Female Voices
You Are Reading
Penelope Trappes – im Interview
1
Interviews Dark Diamonds

Penelope Trappes – im Interview

Manche Interviews lesen sich wie ein Song. Die Worte fließen, verdichten sich, öffnen Räume. So ist es mit Penelope Trappes. Ihre Musik ist ein Echo auf das Leben selbst — fragil, zyklisch, transformierend. Mit „A Requiem“ und „Æternum“ hat sie zwei Werke geschaffen, die wie Schwesteralben zwischen Abschied und Ewigkeit stehen. In diesem Gespräch spricht sie über das kreative Loslassen, die Kraft der Verletzlichkeit, die Magie des Cellos und die Notwendigkeit, weibliche Stimmen in jedem Lebensalter sichtbar zu machen.

Was sich entfaltet, ist mehr als ein Interview. Es ist ein poetisches Dokument der Selbstwerdung, ein stilles Manifest für die Freiheit im Klang.

***

  • Mit „A Requiem“ und „„Æternum“ “ hast du zwei Titel gewählt, die zwischen Abschied und Ewigkeit zu schweben scheinen. Gibt es eine übergeordnete Geschichte oder ein Konzept, das diese beiden Werke miteinander verbindet?
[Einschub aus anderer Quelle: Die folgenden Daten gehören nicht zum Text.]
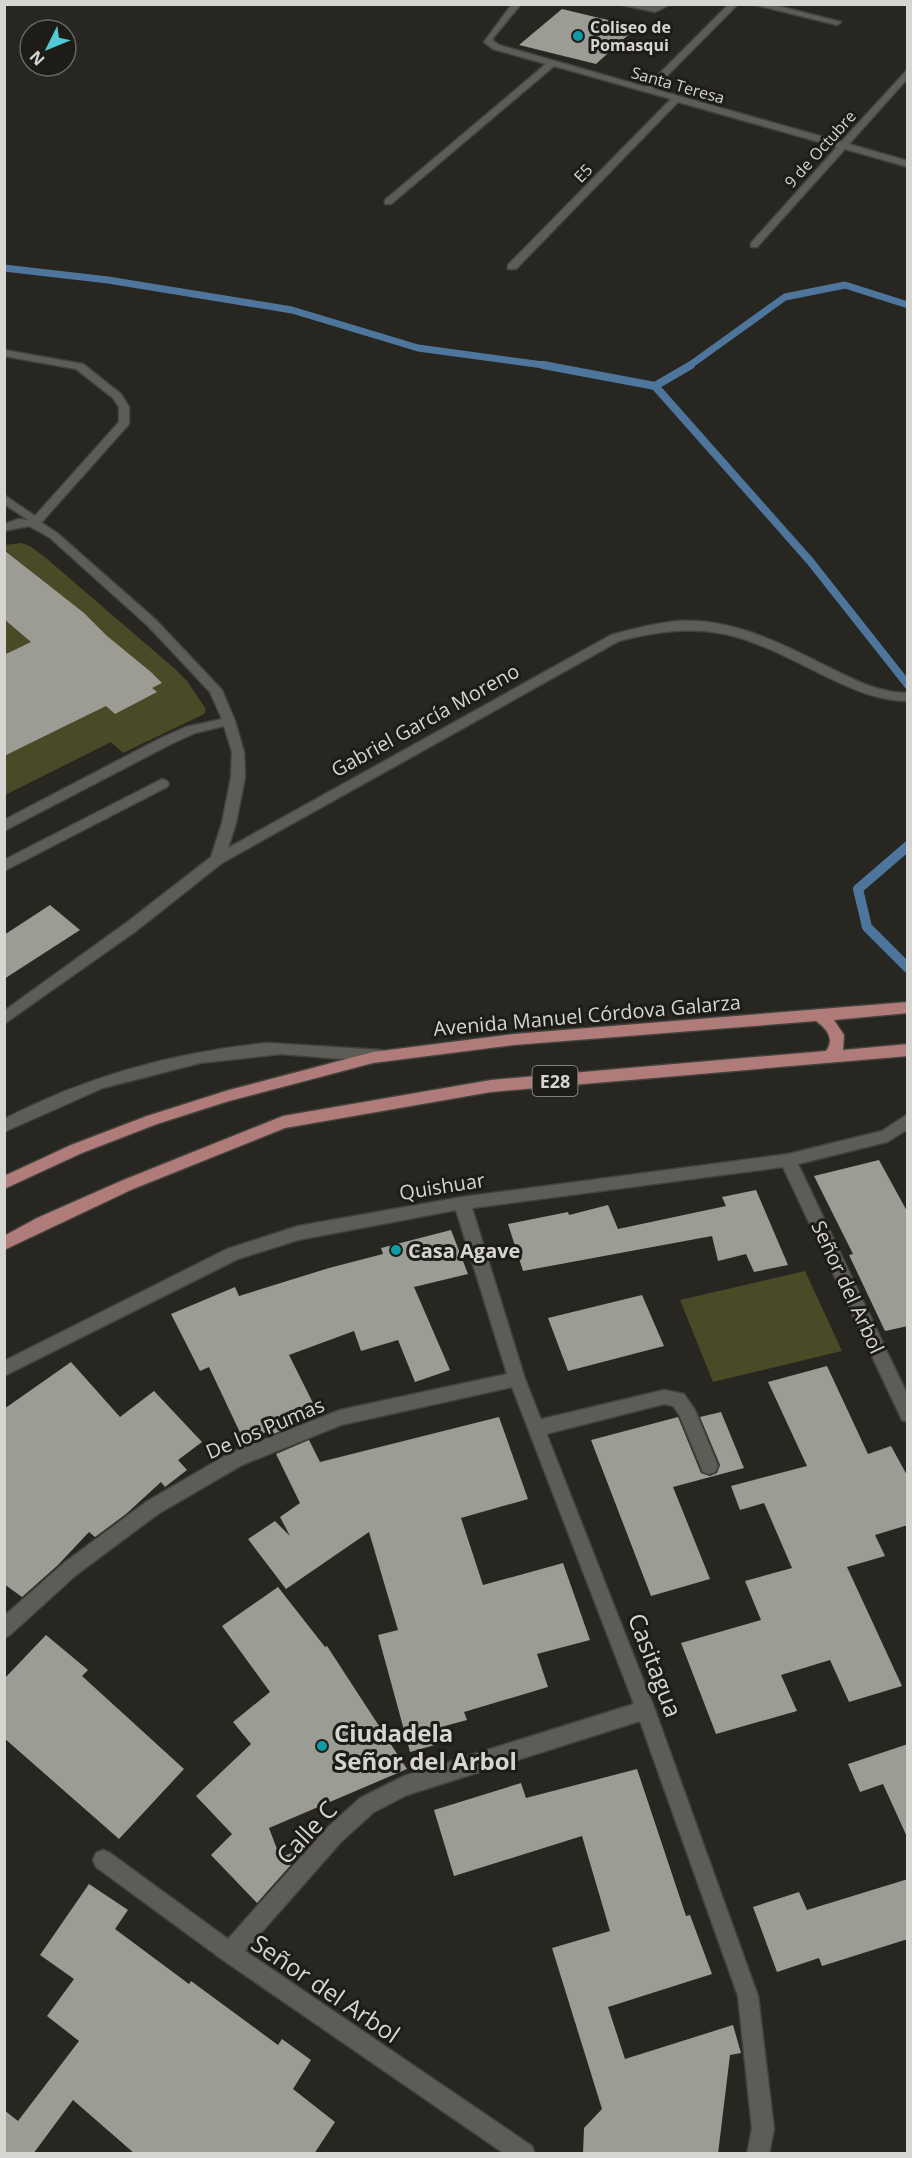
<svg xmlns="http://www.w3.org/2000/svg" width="912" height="2158" viewBox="0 0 912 2158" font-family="'Open Sans',sans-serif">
  <rect width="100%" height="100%" fill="#272620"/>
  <g fill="#494a26">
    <path d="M21 543 30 546 46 558 175 669 187 681 206 709 204 714 123 753 111 742 5 795V602L45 583 5 550V545Z"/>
    <path d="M805 1271 842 1351 713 1382 680 1300Z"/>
  </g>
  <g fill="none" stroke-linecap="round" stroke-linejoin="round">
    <g stroke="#4e769d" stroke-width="7">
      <path d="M4 268 108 280 292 310 418 348 551 366"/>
      <path d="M689 366 785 297 845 285 908 305"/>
    </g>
    <g stroke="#4e769d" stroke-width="8">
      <path d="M543 365 655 386 691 365"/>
      <path d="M655 386 810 561 908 685"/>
    </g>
    <path stroke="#4e769d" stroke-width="10" d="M908 846 858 889 867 927 908 968"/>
  </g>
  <g fill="#9c9b94">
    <path d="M562 9 637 27 596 64 519 45Z"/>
    <path d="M4 550 84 613 107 636 151 672 162 683 152 688 157 692 115 714 106 706 4 756V655L31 642 4 619Z"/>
    <path d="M50 905 80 930 4 979V935Z"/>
    <path d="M879 1160 908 1213V1326L885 1331 849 1255 853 1254 814 1176Z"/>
    <path d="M756 1190 788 1265 754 1272 746 1254 718 1261 712 1236 523 1271 508 1224 568 1212 569 1215 608 1205 618 1229 726 1206 722 1197Z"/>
    <path d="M451 1230 468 1274 414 1287 450 1370 415 1382 398 1340 361 1351 354 1331 289 1355 317 1411 299 1418 301 1423 268 1436 266 1432 244 1441 209 1367 200 1371 171 1314 235 1287 239 1296 329 1268 383 1254 381 1248Z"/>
    <path d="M642 1295 664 1346 568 1371 548 1318Z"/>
    <path d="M71 1362 120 1417 154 1391 202 1442 178 1460 187 1470 165 1487 161 1482 126 1514 95 1537 89 1532 58 1565 22 1597 4 1584V1409Z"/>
    <path d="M827 1366 868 1454 891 1446 908 1477V1525L875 1535 885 1556 847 1567 902 1686 849 1702 830 1660 781 1675 797 1711 716 1734 681 1643 761 1620 745 1581 792 1568 764 1503 740 1510 731 1486 807 1466 768 1382Z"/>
    <path d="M721 1412 744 1468 673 1487 710 1579 651 1596 591 1440 678 1417 701 1473 710 1476 717 1473 720 1465 700 1417Z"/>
    <path d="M499 1417 528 1499 461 1518 483 1585 563 1563 590 1640 537 1654 548 1687 464 1712 467 1720 445 1726 449 1741 410 1752 378 1635 398 1630 369 1532 286 1589 248 1539 275 1521 290 1536 280 1517 300 1503 276 1454 309 1440 320 1462Z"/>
    <path d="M278 1587 325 1647 327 1646 407 1769 269 1828 280 1857 305 1849 257 1903 211 1855 232 1834 196 1796 251 1744 233 1722 270 1692 222 1626Z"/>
    <path d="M46 1635 88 1670 82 1676 184 1769 119 1839 4 1738V1679Z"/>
    <path d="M908 1744V1839L883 1784 860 1792 848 1764Z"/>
    <path d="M637 1769 686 1916 690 1915 712 1974 608 2007 625 2059 733 2025 741 2053 730 2055 718 2154H583L584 2128 602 2109 552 1948 610 1931 582 1836 454 1876 434 1810 521 1783 526 1798Z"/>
    <path d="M908 1879V1939L822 1966 819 1958 777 1972 753 1907 799 1892 807 1910Z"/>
    <path d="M89 1884 128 1910 115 1929 189 1984 191 1981 278 2045 282 2039 311 2060 293 2089 335 2122 314 2154H135L73 2100 33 2154H4V2110L18 2121 79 2041 47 2016 74 1979 40 1955Z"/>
  </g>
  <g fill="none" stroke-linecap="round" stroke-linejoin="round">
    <defs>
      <g id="service">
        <path d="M752 4H770L841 22 837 25Z"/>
        <path d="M4 350 83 364 121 394 129 407V424L40 524 36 525 4 504V495L35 516 119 422V407L113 398 76 369 4 356Z"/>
        <path d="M162 779 167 781 169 784 167 787 4 871V860Z"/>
        <path d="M664 1390 684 1394 695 1410 718 1466 715 1472 709 1474 703 1472 679 1414 673 1406 664 1404 538 1436 532 1433 529 1428 532 1423 538 1420Z"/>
      </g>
      <g id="minor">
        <path d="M512 4H521L493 38V41L499 45 646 87 729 4H738L654 89 841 142 908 69V78L849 144 908 161V167L845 149 757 247H751V243L837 147 678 102 516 269H508V265L671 99 554 66 391 204H385V200L546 64 493 49 484 42Z"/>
        <path d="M618 4 654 6 671 4 655 12Z"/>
        <path d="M19 519 39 521 57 533 156 620 222 690 235 721 244 752 245 777 236 823 228 848 611 635C633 629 655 623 678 621 730 618 776 641 822 664 849 677 876 693 908 693V701C876 701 848 687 821 674 742 634 708 618 619 641L222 863 136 931 4 1024V1011L126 923 211 857 222 823 231 777 232 752 224 726 195 733 171 744 4 831V820L161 738 186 727 222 719 210 692 148 626 49 537 29 526 4 531V524Z"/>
        <path d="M267 1043 381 1050 386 1052 388 1056 386 1060 381 1062 281 1054 200 1063 103 1088 4 1132V1119C87 1076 175 1052 267 1043Z"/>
        <path d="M908 1114V1129L887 1142 798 1164 908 1396V1422L902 1420 783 1167 472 1208 525 1379 655 1710 758 1996 774 2129 769 2154H747L752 2129 738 1996 640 1721 407 1795 374 1812 341 1842 245 1951 532 2146 535 2154H505L223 1960 96 1867 93 1860 96 1853 103 1850 110 1853 228 1939 327 1828 360 1798 404 1776 634 1704 512 1387 341 1425 242 1465 158 1514 76 1575 10 1635 4 1638V1616L64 1563 146 1502 230 1453 340 1410 507 1374 456 1210 298 1240 238 1259 4 1376V1361L227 1249 298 1226 462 1197 788 1154 882 1131Z"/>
      </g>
      <path id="primary" d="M908 1002V1013L834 1020 844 1035 843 1050 908 1044V1056L491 1092 285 1128 133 1189 4 1250V1236L37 1218 121 1181 283 1116 491 1080 826 1051C835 1039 827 1029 816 1021L514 1045 373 1063 229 1101 157 1124 82 1153 4 1189V1176L71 1145 147 1116 229 1090 373 1052 514 1034Z"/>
    </defs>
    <use href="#service" stroke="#43423e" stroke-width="3"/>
    <use href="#minor" stroke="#43423e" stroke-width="3"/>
    <use href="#primary" stroke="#43423e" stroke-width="3"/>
    <use href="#service" fill="#5e5c56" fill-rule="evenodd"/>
    <use href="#minor" fill="#5e5c56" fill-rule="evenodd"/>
    <use href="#primary" fill="#b07c79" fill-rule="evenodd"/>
  </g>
  <g fill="#0f9aa8" stroke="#1e1c17" stroke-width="2">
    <circle cx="578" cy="36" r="6"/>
    <circle cx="396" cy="1250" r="6"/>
    <circle cx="322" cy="1746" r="6"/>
  </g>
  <g text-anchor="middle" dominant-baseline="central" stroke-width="6" stroke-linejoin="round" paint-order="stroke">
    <g font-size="16" font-weight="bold" fill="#d6d5d2" stroke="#1e1c17" text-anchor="start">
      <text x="590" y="27">Coliseo de<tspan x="590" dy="18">Pomasqui</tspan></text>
    </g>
    <g font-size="16" fill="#d6d5d2" stroke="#1e1c17">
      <text transform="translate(678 85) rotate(16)">Santa Teresa</text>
      <text transform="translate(820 149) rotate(-48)">9 de Octubre</text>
      <text transform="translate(583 173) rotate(-46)">E5</text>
    </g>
    <rect fill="#1e1c17" stroke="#9f9e9a" stroke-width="1.5" x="532.5" y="1066" width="45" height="30" rx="4.5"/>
    <g font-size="18" font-weight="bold" fill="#d6d5d2">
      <text x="555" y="1081">E28</text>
    </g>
    <g font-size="20" fill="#d6d5d2" stroke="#1e1c17">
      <text transform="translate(425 720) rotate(-29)">Gabriel García Moreno</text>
      <text transform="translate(587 1015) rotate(-5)">Avenida Manuel Córdova Galarza</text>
      <text transform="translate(442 1186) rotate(-9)">Quishuar</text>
      <text transform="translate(848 1287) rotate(65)">Señor del Arbol</text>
      <text transform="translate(265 1428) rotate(-23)">De los Pumas</text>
    </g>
    <g font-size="20" font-weight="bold" fill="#d6d5d2" stroke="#1e1c17" text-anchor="start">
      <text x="408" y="1250">Casa Agave</text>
    </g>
    <g font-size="24" fill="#d6d5d2" stroke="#1e1c17">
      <text transform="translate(656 1665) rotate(69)">Casitagua</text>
      <text transform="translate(306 1832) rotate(-47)">Calle C</text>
      <text transform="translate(326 1988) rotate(34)">Señor del Arbol</text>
    </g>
    <g font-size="24" font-weight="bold" fill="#d6d5d2" stroke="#1e1c17" text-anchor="start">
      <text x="334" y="1732">Ciudadela<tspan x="334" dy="28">Señor del Arbol</tspan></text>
    </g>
  </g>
  <rect width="912" height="2158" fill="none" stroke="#d6d5d2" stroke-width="12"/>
  <g transform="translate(48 48) rotate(227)"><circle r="28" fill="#1e1c17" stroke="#686662" stroke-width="1.5"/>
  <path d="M0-4.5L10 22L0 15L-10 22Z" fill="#52cbd8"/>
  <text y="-9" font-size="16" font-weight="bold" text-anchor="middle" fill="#d6d5d2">N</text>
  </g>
</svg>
Das Leben ist ein zerbrechliches Geschenk. Der zyklische Rhythmus der Jahreszeiten lebt in unseren Körpern, und alle Herausforderungen des Lebens – von der Empfängnis bis zur Ewigkeit – sind in diesen Alben eingebettet.

  • Die EP „„Æternum“ “ enthält Stücke, die während der „A Requiem“-Sessions entstanden sind. Wann hast du gespürt, dass diese Songs ein eigenes Zuhause brauchen?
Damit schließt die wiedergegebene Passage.